When it comes to finding out what causes late whiplash syndrome (LWS), researchers have come up empty handed. A group of social scientists reviewed all the studies they could find on LWS. They were looking for psychologic risk factors that might predict who develops this condition.

Of the 25 articles already published, 14 were rated as low quality. There
was poor consistency from one article to another. It wasn't possible to combine the data together for a better analysis. Most of what was reported was inconclusive.

Of the 21 possible psychologic risk factors, there was some (limited) evidence pointing to two potential factors. These included low self-efficacy (belief you can do something) and post-traumatic distress.

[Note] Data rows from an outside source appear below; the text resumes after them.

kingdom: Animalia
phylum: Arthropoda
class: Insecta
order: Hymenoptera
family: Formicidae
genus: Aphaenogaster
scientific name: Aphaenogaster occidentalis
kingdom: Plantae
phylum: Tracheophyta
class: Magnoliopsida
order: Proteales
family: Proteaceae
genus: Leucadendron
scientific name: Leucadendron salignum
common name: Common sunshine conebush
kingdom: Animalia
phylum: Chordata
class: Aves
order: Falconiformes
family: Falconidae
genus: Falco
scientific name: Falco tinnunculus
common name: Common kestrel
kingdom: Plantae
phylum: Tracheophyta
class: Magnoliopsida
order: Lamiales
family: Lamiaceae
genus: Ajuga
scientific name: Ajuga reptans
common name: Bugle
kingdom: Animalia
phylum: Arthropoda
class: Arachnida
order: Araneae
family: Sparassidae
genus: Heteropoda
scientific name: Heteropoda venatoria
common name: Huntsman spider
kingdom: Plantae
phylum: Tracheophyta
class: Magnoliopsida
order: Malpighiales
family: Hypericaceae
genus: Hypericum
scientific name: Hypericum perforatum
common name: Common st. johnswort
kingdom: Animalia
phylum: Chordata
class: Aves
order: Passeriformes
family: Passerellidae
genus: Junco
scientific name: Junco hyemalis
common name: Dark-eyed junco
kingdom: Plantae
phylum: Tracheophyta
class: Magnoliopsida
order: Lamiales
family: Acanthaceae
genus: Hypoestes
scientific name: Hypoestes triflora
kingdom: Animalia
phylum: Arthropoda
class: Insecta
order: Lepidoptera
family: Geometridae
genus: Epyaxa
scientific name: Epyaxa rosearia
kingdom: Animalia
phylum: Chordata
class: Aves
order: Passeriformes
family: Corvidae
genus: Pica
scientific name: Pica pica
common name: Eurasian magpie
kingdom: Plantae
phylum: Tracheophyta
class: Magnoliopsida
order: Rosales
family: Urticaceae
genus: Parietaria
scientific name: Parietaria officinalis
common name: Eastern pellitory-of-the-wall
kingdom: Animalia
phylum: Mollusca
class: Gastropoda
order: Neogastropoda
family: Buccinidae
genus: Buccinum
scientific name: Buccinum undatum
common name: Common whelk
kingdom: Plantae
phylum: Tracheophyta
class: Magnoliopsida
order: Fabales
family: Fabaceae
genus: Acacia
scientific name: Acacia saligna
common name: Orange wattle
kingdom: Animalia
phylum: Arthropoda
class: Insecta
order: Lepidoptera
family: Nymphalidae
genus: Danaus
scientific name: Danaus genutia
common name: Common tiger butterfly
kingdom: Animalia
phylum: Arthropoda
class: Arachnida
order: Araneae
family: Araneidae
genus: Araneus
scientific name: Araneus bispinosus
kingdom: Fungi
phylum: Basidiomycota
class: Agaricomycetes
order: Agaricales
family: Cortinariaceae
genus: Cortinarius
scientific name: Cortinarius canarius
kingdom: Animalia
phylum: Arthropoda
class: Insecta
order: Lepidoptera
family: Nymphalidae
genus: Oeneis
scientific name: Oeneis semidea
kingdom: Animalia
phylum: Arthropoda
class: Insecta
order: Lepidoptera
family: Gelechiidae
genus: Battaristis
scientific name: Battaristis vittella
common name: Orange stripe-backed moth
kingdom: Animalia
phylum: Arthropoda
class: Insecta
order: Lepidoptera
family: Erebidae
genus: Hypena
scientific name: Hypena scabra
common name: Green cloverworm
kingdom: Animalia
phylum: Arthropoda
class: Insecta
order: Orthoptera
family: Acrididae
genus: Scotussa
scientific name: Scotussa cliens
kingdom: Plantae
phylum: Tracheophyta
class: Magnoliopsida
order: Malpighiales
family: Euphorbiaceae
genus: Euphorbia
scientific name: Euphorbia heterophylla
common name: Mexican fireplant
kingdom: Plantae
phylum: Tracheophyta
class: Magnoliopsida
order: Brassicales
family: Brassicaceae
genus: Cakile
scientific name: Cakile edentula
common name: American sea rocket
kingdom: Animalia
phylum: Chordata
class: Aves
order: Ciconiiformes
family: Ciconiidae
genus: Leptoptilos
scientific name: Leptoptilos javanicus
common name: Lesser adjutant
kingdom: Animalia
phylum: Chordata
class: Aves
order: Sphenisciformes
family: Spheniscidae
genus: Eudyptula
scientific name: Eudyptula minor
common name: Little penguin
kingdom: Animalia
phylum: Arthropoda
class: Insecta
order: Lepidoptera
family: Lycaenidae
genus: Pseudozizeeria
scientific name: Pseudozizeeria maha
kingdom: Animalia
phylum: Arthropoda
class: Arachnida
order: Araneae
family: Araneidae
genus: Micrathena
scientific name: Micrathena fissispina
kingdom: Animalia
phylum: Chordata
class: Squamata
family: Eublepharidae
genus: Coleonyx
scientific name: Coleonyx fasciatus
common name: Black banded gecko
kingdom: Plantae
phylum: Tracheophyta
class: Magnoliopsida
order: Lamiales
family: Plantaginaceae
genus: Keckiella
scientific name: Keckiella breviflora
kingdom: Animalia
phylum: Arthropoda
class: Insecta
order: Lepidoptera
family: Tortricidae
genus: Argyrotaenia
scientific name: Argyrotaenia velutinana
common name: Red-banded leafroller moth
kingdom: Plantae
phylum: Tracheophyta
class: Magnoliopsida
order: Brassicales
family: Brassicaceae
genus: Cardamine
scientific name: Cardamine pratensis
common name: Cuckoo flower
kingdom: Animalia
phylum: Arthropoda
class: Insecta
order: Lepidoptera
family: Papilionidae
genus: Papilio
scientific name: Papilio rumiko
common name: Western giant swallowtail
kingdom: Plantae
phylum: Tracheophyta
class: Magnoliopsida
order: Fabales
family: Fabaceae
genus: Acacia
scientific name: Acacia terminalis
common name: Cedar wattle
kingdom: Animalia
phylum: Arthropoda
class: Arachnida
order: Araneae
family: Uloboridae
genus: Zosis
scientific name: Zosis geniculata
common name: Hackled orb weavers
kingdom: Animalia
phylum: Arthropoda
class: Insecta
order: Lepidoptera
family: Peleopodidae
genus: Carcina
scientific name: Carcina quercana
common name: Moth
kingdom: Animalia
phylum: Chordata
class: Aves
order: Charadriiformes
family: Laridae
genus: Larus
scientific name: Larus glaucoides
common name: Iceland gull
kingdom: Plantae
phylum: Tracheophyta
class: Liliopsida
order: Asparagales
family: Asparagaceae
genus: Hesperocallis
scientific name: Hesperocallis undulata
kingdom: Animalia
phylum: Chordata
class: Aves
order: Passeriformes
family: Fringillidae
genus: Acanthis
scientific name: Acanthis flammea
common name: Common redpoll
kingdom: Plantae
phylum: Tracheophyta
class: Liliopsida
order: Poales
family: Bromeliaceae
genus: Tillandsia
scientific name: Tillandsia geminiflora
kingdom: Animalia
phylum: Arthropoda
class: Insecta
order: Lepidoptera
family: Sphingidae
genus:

Both were mildly predictive of chronic painful symptoms months after a whiplash injury.

Personality traits, stress unrelated to the injury, cognitive function, and stress in response to the injury did not appear to be linked with LWS. Previous history of neck pain may influence perception of pain. And older age may affect the ability to recover from neck pain.

The authors suggest better quality research is needed in this area. Finding prognostic factors could help screen for patients at risk for LWS. If the risk factors can be changed or modified in any way, prevention programs might reduce the number of LWS cases.


Esther Williamson, et al. A Systematic Literature Review of Psychological Factors and the Development of Late Whiplash Syndrome. In Pain. Vol. 135. No. 1-2. Pp. 20-30.

03/24/2008

*Disclaimer:* The information contained herein is compiled from a variety of sources. It may not be complete or timely. It does not cover all diseases, physical conditions, ailments or treatments. The information should NOT be used in place of visit with your healthcare provider, nor should you disregard the advice of your health care provider because of any information you read in this topic.